When allocating resources to different phases of a project, project managers often have to input the costs into each cell manually. AI, particularly ChatGPT, can suggest and spread the total cost of the project using an S-curve, thereby automating the process fully. You can also automate the process to enable the AI to spread the cost by different timeframes, whether weeks, months or years, depending on what the business needs.
This use case can save a lot of time for project managers who must present a cost estimation draft to team leaders. It creates a good structure that the team can build on. For a use case like this, how detailed and tailored your cost estimation experience with AI will be will be determined by how much information you’re willing to share with the technology. Since AI builds off the information you provide, the more detailed and comprehensive your prompts are, the more tailored and accurate the financial forecasting will be.
Advanced testing of systems and software
Before a major project begins, project managers must run several tests on the systems and software that will be used to avoid setbacks and ensure everything works optimally when the project is ready to go live. With AI, project managers will soon be able to automate multiple advanced tests of systems and software to help the team spot defects early and implement self-correcting processes. This will drastically reduce the multiple hours spent on testing and the number of necessary reworks, allowing project managers to deliver bug-free solutions in record time.
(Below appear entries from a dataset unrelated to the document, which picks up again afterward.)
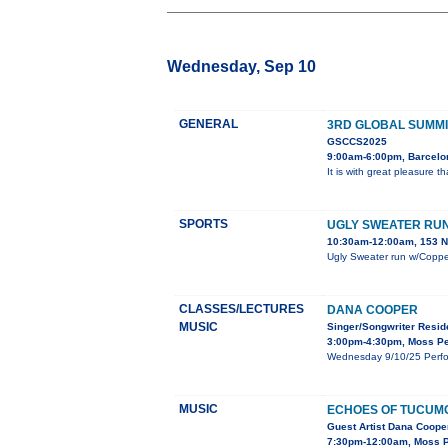
Wednesday, Sep 10
GENERAL
3RD GLOBAL SUMMI
GSCCS2025
9:00am-6:00pm, Barcelo
It is with great pleasure 
SPORTS
UGLY SWEATER RU
10:30am-12:00am, 153 N 
Ugly Sweater run w/Copper
CLASSES/LECTURES
DANA COOPER
MUSIC
Singer/Songwriter Resi
3:00pm-4:30pm, Moss Pe
Wednesday 9/10/25 Perfor
MUSIC
ECHOES OF TUCUM
Guest Artist Dana Cooper
7:30pm-12:00am, Moss Pe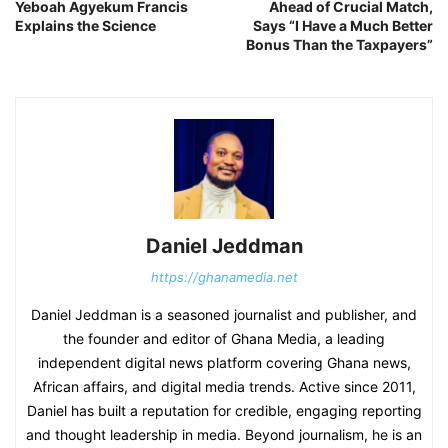
Yeboah Agyekum Francis
Ahead of Crucial Match,
Explains the Science
Says “I Have a Much Better
Bonus Than the Taxpayers”
Daniel Jeddman
https://ghanamedia.net
Daniel Jeddman is a seasoned journalist and publisher, and
the founder and editor of Ghana Media, a leading
independent digital news platform covering Ghana news,
African affairs, and digital media trends. Active since 2011,
Daniel has built a reputation for credible, engaging reporting
and thought leadership in media. Beyond journalism, he is an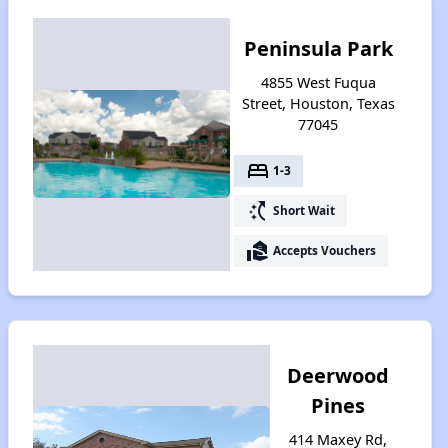
Peninsula Park
4855 West Fuqua
Street, Houston, Texas
77045
bed
1-3
switch_access_shortcut
Short Wait
real_estate_agent
Accepts Vouchers
Deerwood
Pines
414 Maxey Rd,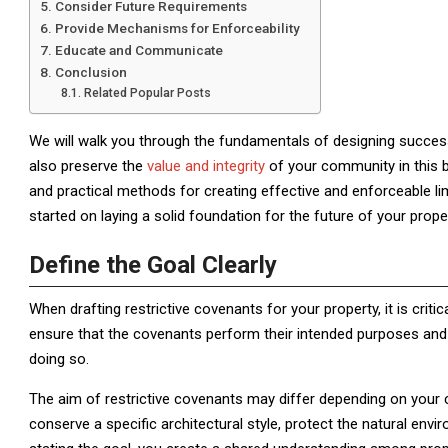
Consider Future Requirements
Provide Mechanisms for Enforceability
Educate and Communicate
Conclusion
Related Popular Posts
We will walk you through the fundamentals of designing successf
also preserve the
value and integrity
of your community in this b
and practical methods for creating effective and enforceable li
started on laying a solid foundation for the future of your proper
Define the Goal Clearly
When drafting restrictive covenants for your property, it is criti
ensure that the covenants perform their intended purposes and
doing so.
The aim of restrictive covenants may differ depending on your 
conserve a specific architectural style, protect the natural envir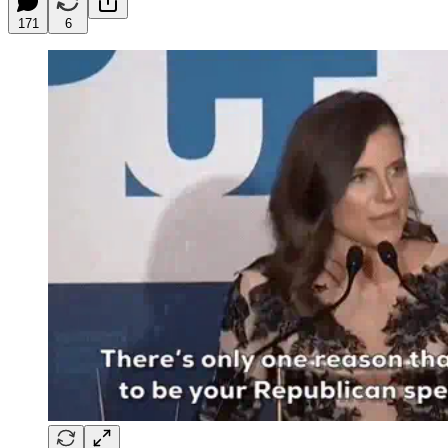
171
6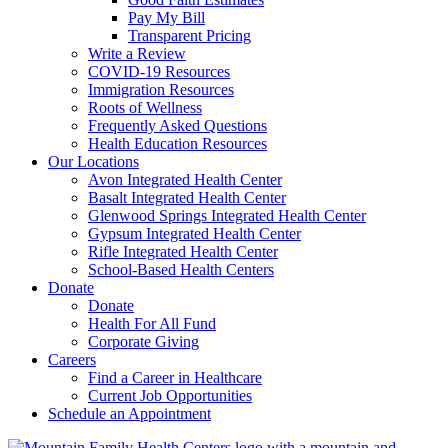
Pay My Bill
Transparent Pricing
Write a Review
COVID-19 Resources
Immigration Resources
Roots of Wellness
Frequently Asked Questions
Health Education Resources
Our Locations
Avon Integrated Health Center
Basalt Integrated Health Center
Glenwood Springs Integrated Health Center
Gypsum Integrated Health Center
Rifle Integrated Health Center
School-Based Health Centers
Donate
Donate
Health For All Fund
Corporate Giving
Careers
Find a Career in Healthcare
Current Job Opportunities
Schedule an Appointment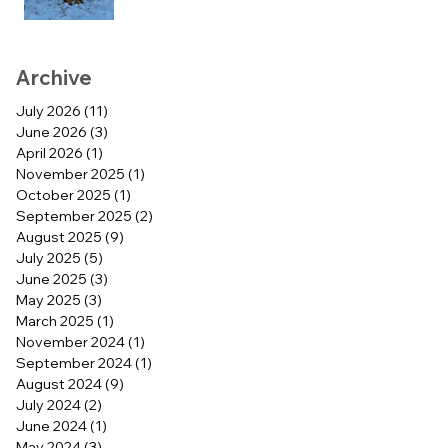
Archive
July 2026
(11)
11 posts
June 2026
(3)
3 posts
April 2026
(1)
1 post
November 2025
(1)
1 post
October 2025
(1)
1 post
September 2025
(2)
2 posts
August 2025
(9)
9 posts
July 2025
(5)
5 posts
June 2025
(3)
3 posts
May 2025
(3)
3 posts
March 2025
(1)
1 post
November 2024
(1)
1 post
September 2024
(1)
1 post
August 2024
(9)
9 posts
July 2024
(2)
2 posts
June 2024
(1)
1 post
May 2024
(3)
3 posts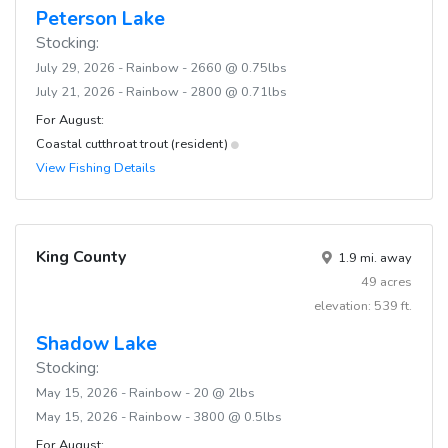
Peterson Lake
Stocking:
July 29, 2026 - Rainbow - 2660 @ 0.75lbs
July 21, 2026 - Rainbow - 2800 @ 0.71lbs
For August:
Coastal cutthroat trout (resident)
View Fishing Details
King County
1.9 mi. away
49 acres
elevation: 539 ft.
Shadow Lake
Stocking:
May 15, 2026 - Rainbow - 20 @ 2lbs
May 15, 2026 - Rainbow - 3800 @ 0.5lbs
For August: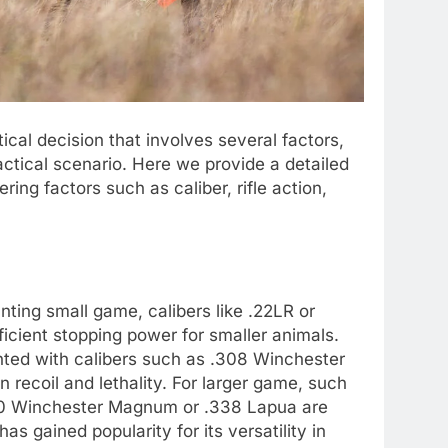
itical decision that involves several factors,
tactical scenario. Here we provide a detailed
ring factors such as caliber, rifle action,
unting small game, calibers like .22LR or
ficient stopping power for smaller animals.
nted with calibers such as .308 Winchester
recoil and lethality. For larger game, such
300 Winchester Magnum or .338 Lapua are
has gained popularity for its versatility in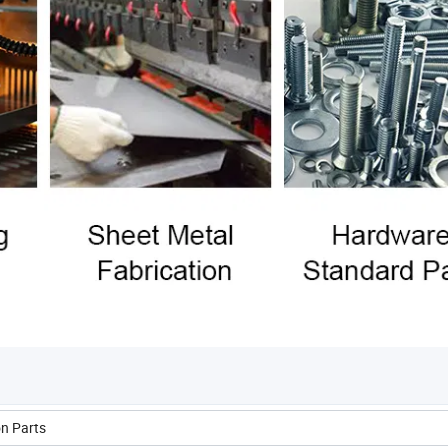
on Parts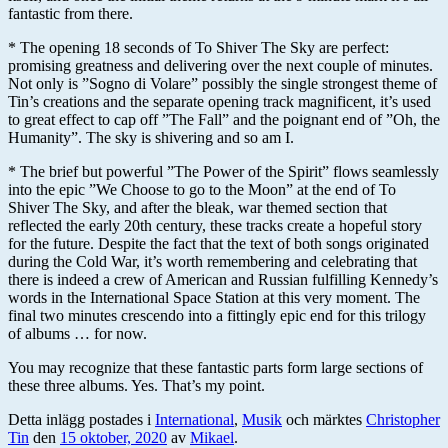
fantastic from there.
* The opening 18 seconds of To Shiver The Sky are perfect:
promising greatness and delivering over the next couple of minutes.
Not only is ”Sogno di Volare” possibly the single strongest theme of
Tin’s creations and the separate opening track magnificent, it’s used
to great effect to cap off ”The Fall” and the poignant end of ”Oh, the
Humanity”. The sky is shivering and so am I.
* The brief but powerful ”The Power of the Spirit” flows seamlessly
into the epic ”We Choose to go to the Moon” at the end of To
Shiver The Sky, and after the bleak, war themed section that
reflected the early 20th century, these tracks create a hopeful story
for the future. Despite the fact that the text of both songs originated
during the Cold War, it’s worth remembering and celebrating that
there is indeed a crew of American and Russian fulfilling Kennedy’s
words in the International Space Station at this very moment. The
final two minutes crescendo into a fittingly epic end for this trilogy
of albums … for now.
You may recognize that these fantastic parts form large sections of
these three albums. Yes. That’s my point.
Detta inlägg postades i
International
,
Musik
och märktes
Christopher
Tin
den
15 oktober, 2020
av
Mikael
.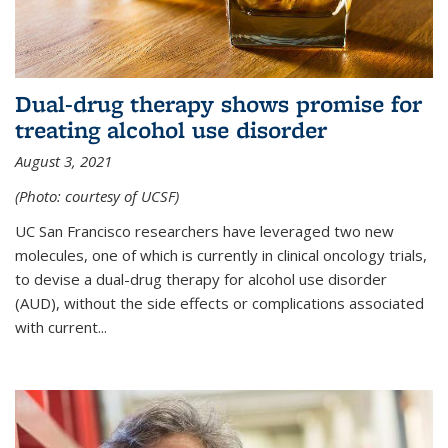
Dual-drug therapy shows promise for
treating alcohol use disorder
August 3, 2021
(Photo: courtesy of UCSF)
UC San Francisco researchers have leveraged two new
molecules, one of which is currently in clinical oncology trials,
to devise a dual-drug therapy for alcohol use disorder
(AUD), without the side effects or complications associated
with current...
For example, when trying to launch a new product, the product development and project management team would work together to manually test every product element before it’s launched. With AI, these tests can be automated in advance, with every element and scenario analyzed for bugs, possible user or design issues, etc. This way, the product development team can fix issues before launch.
Risk logs generation
Risk management is a crucial part of project management. When you identify potential risky elements in the early stages of a project, it’s easier to eliminate them to ensure successful project completion. Risks can be found in different elements of a project, from scheduling to resource availability and allocation; sometimes, the project goal itself can be risky.
Experienced project managers would have to assess every element or stage of the project, identify potential risks and document them. They can also analyze how these risks could impact the project’s success.
While this strategy works, project managers only identify and analyze these risks based on their wealth of experience with past similar projects. The issue is that each project is different and requires fresh insight. AI helps in this case by analyzing potential risks based on the information and context provided for each project.
Project managers can easily create a comprehensive risk log by explaining the purpose or context of the project to the AI and asking the technology to explore and share potential risks. You can take it further and ask the AI to provide possible mitigation strategies and solutions for said risks. Even though you may not use all the information the AI provides, it is an excellent starting point for your risk management process.
Project management is one of the major sectors that can benefit immensely from AI. This technology already helps project management automate and manage several processes, and it will only get smarter and better. With more in-depth analytics, risk management, schedule generation and cost estimation, project managers can save multiple hours and get a great head start on projects.
If you are not utilizing the power of AI, it’s important to begin the process to see how this technology can fit into your existing project management strategy. The best way to begin is to isolate tasks or project elements that AI can improve and track any improvements. The key is to ensure you’re not left behind regarding leveraging AI in project management.